Surplus jangka panjang sering bisa dikelola tanpa pemutusan hubungan kerja dengan penghentian rekrutmen karyawan (hiring freezes), tidak melakukan penggantian karyawan yang keluar, menawarkan insentif pensiun dini, dan melalui pelatihan silang karyawan-karyawan tertentu agar mereka mampu mengembangkan keterampilan yang berpotensi dibutuhkan organisasi. Surplus jangka pendek bisa dikelola melalui pemberian pinjaman atau mensubkontrakkan karyawan, menawarkan pengunduran diri sukarela, menerapkan pengurangan gaji di semua lapisan, atau menempatkan ulang karyawan ke fungsi, lokasi, dan unit lain (h. 568).

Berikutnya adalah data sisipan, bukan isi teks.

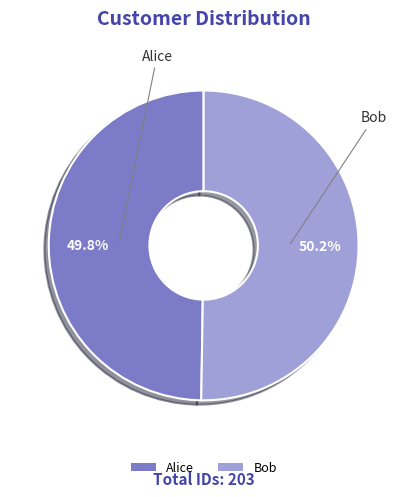

The Bob slice represents 50% of the pie. True or false?

True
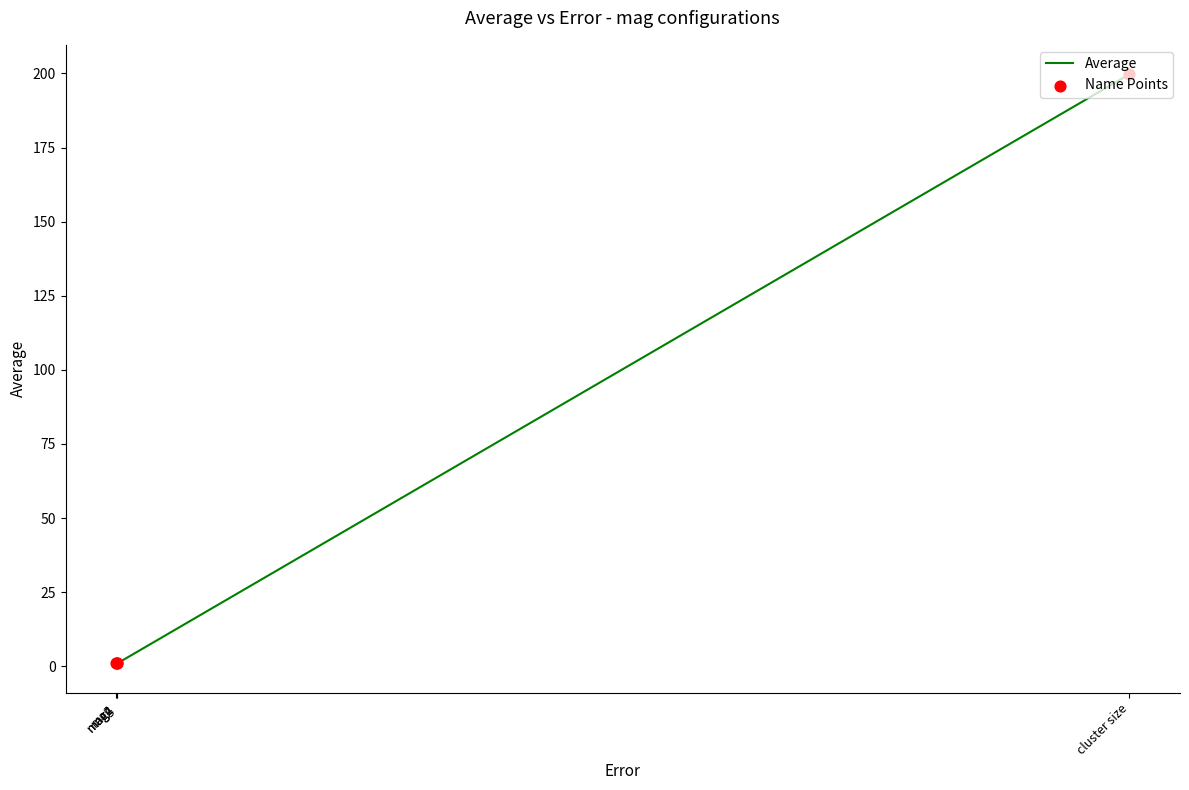

What is the difference between the maximum and minimum values?

198.7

Dua solusi yang lebih berorientasi kebijakan untuk mengatasi kelebihan karyawan bisa jadi melibatkan upaya memberikan porsi lebih besar kompensasi bagi kinerja divisi atau organisasi, bisa pula melibatkan penempatan karyawan reguler organisasi kurang dari 100 persen dan membuat perbedaan dengan karyawan sementara atau menawarkan kerja lembur. Strategi pertama menciptakan sebuah rencana pembayaran fleksibel atau bervariasi untuk mengontrol biaya karena pengeluaran pembayaran gaji terkait langsung dengan profitabilitas organisasi. Strategi kedua menciptakan tenaga kerja fleksibel atau bervariasi yang bisa diperluas atau dipersempit untuk memenuhi kebutuhan dan kondisi bisnis (h. 568).
Kedua strategi ini bisa dirangkum sebagai berikut:
Jangka panjang
Jangka Pendek
Kebijakan
-  Menghentikan rekrutmen karyawan
-  Pengurangan karyawan secara sukarela dan bertahap
-  Pelatihan silang karyawan
-    Memberikan pinjaman atau mensubkontrakkan pekerja
-    Pengunduran diri sukarela
-    Pengurangan gaji di seluruh tingkatan
-    Penempatan ulang karyawan
-      Persentase kompensasi lebih besar terkait dengan kinerja.
-      Karyawan kurang dari 100%


Sumber: JeffreyA. Mello, Strategic Human Resource Management, Thomson, South-Wester, 2006.